▶ _Exercise_
How many lines in the items below contain the word "Communism", matching case? Give only the number.

▶ _Recorded data_
□ □ □ □ □

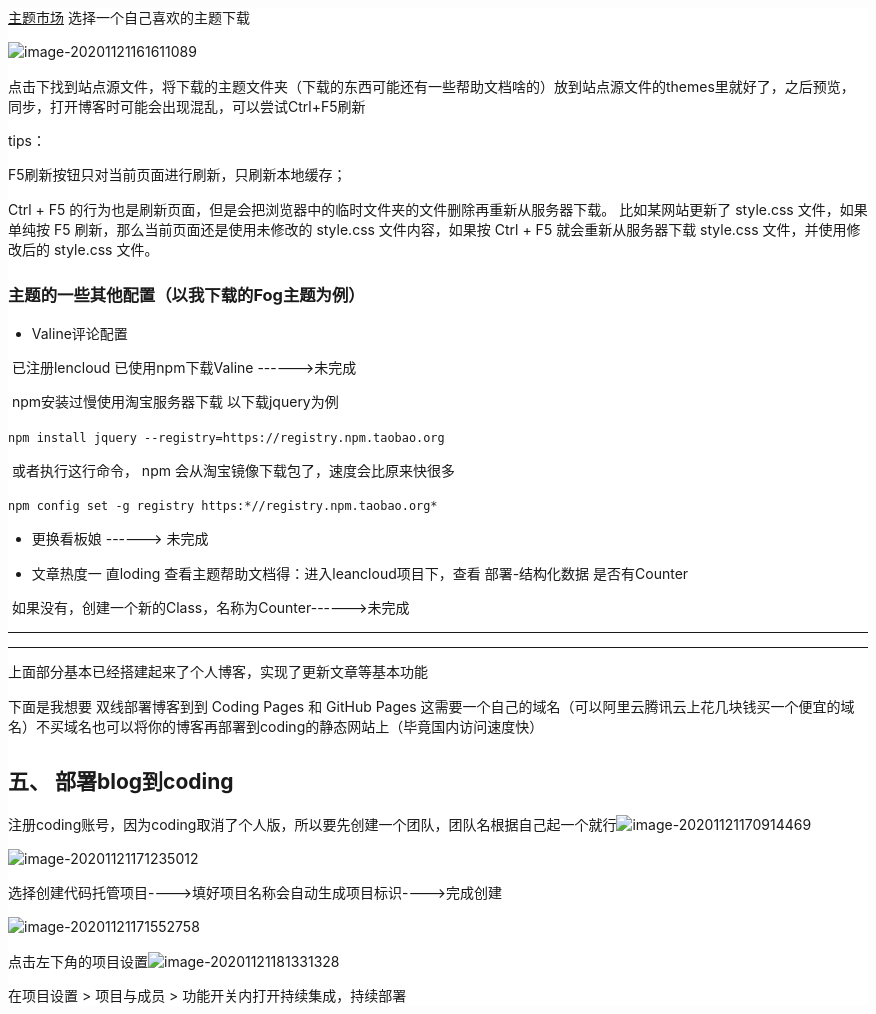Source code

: [主题市场](https://gridea.dev/themes) 选择一个自己喜欢的主题下载

![image-20201121161611089](https://gitee.com/jiekeaoteman/blgimg/raw/master/img/image-20201121161611089.png)

点击下找到站点源文件，将下载的主题文件夹（下载的东西可能还有一些帮助文档啥的）放到站点源文件的themes里就好了，之后预览，同步，打开博客时可能会出现混乱，可以尝试Ctrl+F5刷新

tips：

F5刷新按钮只对当前页面进行刷新，只刷新本地缓存；

Ctrl + F5 的行为也是刷新页面，但是会把浏览器中的临时文件夹的文件删除再重新从服务器下载。
比如某网站更新了 style.css 文件，如果单纯按 F5 刷新，那么当前页面还是使用未修改的 style.css 文件内容，如果按 Ctrl + F5 就会重新从服务器下载 style.css 文件，并使用修改后的 style.css 文件。



### 主题的一些其他配置（以我下载的Fog主题为例）

* Valine评论配置

​        已注册lencloud  已使用npm下载Valine   ------>未完成

​        npm安装过慢使用淘宝服务器下载   以下载jquery为例    

​        `npm install jquery --registry=https://registry.npm.taobao.org`    

​        或者执行这行命令， npm 会从淘宝镜像下载包了，速度会比原来快很多 

​        `npm config set -g registry https:*//registry.npm.taobao.org* `

* 更换看板娘  ------> 未完成

* 文章热度一 直loding  查看主题帮助文档得：进入leancloud项目下，查看 部署-结构化数据 是否有Counter

​        如果没有，创建一个新的Class，名称为Counter------>未完成

----

---

上面部分基本已经搭建起来了个人博客，实现了更新文章等基本功能

下面是我想要 双线部署博客到到 Coding Pages 和 GitHub Pages 这需要一个自己的域名（可以阿里云腾讯云上花几块钱买一个便宜的域名）不买域名也可以将你的博客再部署到coding的静态网站上（毕竟国内访问速度快）

## 五、 部署blog到coding

注册coding账号，因为coding取消了个人版，所以要先创建一个团队，团队名根据自己起一个就行![image-20201121170914469](https://gitee.com/jiekeaoteman/blgimg/raw/master/img/image-20201121170914469.png)

![image-20201121171235012](https://gitee.com/jiekeaoteman/blgimg/raw/master/img/image-20201121171235012.png)

选择创建代码托管项目---->填好项目名称会自动生成项目标识---->完成创建

![image-20201121171552758](https://gitee.com/jiekeaoteman/blgimg/raw/master/img/image-20201121171552758.png)

点击左下角的项目设置![image-20201121181331328](https://gitee.com/jiekeaoteman/blgimg/raw/master/img/image-20201121181331328.png)

在项目设置 > 项目与成员 > 功能开关内打开持续集成，持续部署
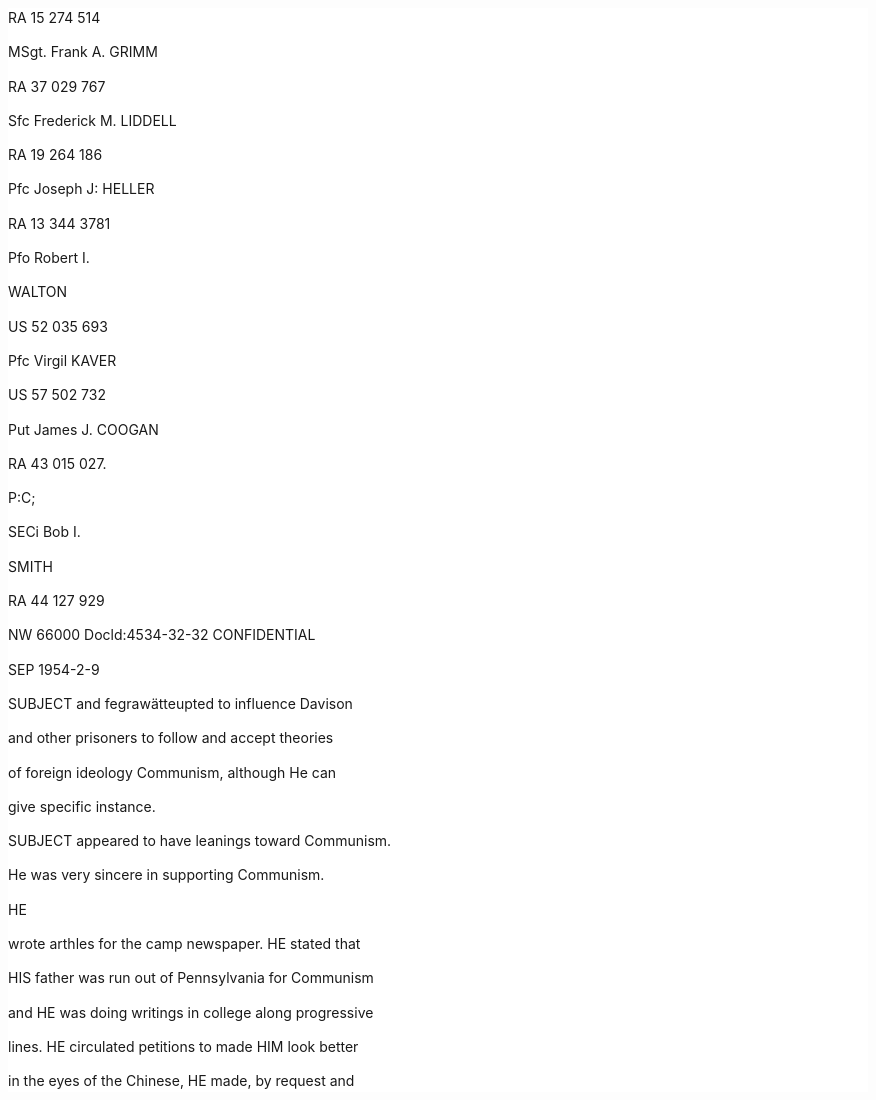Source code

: RA 15 274 514

MSgt. Frank A. GRIMM

RA 37 029 767

Sfc Frederick M. LIDDELL

RA 19 264 186

Pfc Joseph J: HELLER

RA 13 344 3781

Pfo Robert I.

WALTON

US 52 035 693

Pfc Virgil KAVER

US 57 502 732

Put James J. COOGAN

RA 43 015 027.

P:C;

SECi Bob I.

SMITH

RA 44 127 929

NW 66000 Docld:4534-32-32
CONFIDENTIAL

SEP 1954-2-9

SUBJECT and fegrawätteupted to influence Davison

and other prisoners to follow and accept theories

of foreign ideology Communism, although He can

give specific instance.

SUBJECT appeared to have leanings toward Communism.

He was very sincere in supporting Communism.

HE

wrote arthles for the camp newspaper. HE stated that

HIS father was run out of Pennsylvania for Communism

and HE was doing writings in college along progressive

lines. HE circulated petitions to made HIM look better

in the eyes of the Chinese, HE made, by request and
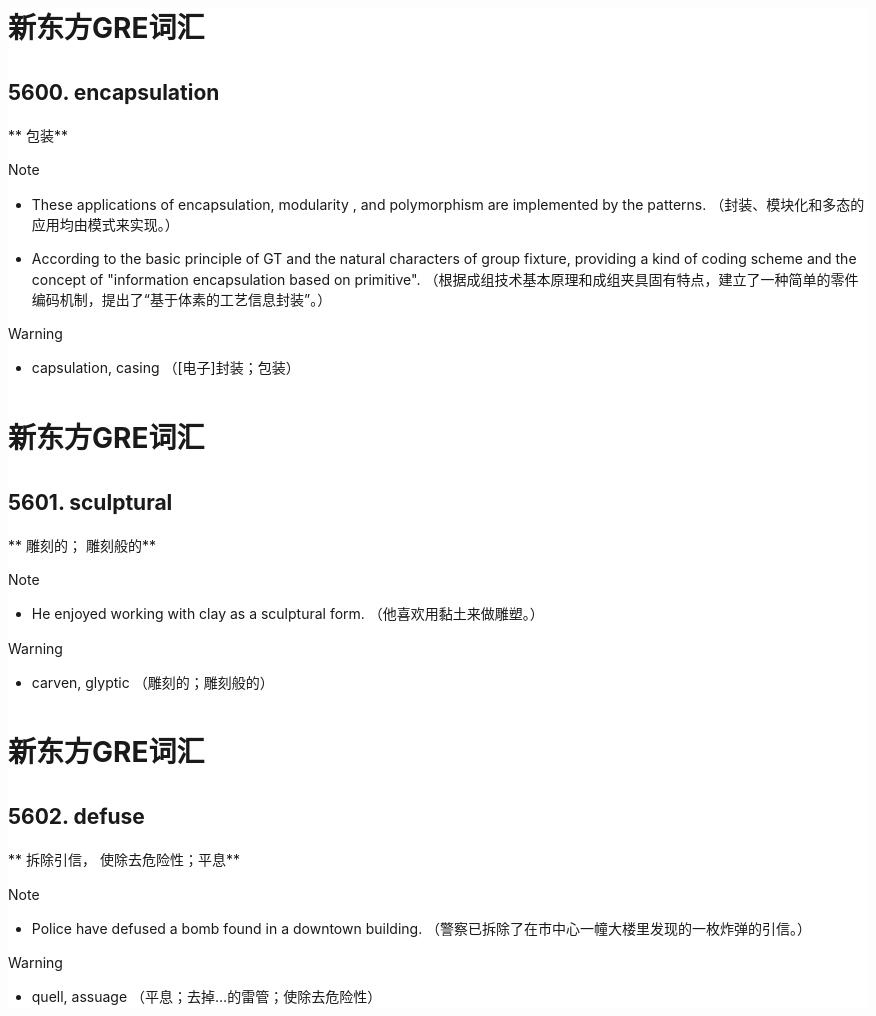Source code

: # 新东方GRE词汇

## 5600. encapsulation

** 包装**

> [!NOTE]
>
> - These applications of encapsulation, modularity , and polymorphism are implemented by the patterns. （封装、模块化和多态的应用均由模式来实现。）
>
> - According to the basic principle of GT and the natural characters of group fixture, providing a kind of coding scheme and the concept of "information encapsulation based on primitive". （根据成组技术基本原理和成组夹具固有特点，建立了一种简单的零件编码机制，提出了“基于体素的工艺信息封装”。）
>

> [!WARNING]
>
> - capsulation, casing （[电子]封装；包装）
>

# 新东方GRE词汇

## 5601. sculptural

** 雕刻的； 雕刻般的**

> [!NOTE]
>
> - He enjoyed working with clay as a sculptural form. （他喜欢用黏土来做雕塑。）
>

> [!WARNING]
>
> - carven, glyptic （雕刻的；雕刻般的）
>

# 新东方GRE词汇

## 5602. defuse

** 拆除引信， 使除去危险性；平息**

> [!NOTE]
>
> - Police have defused a bomb found in a downtown building. （警察已拆除了在市中心一幢大楼里发现的一枚炸弹的引信。）
>

> [!WARNING]
>
> - quell, assuage （平息；去掉…的雷管；使除去危险性）
>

□ □ □ □ □

▶ _Answer section_
4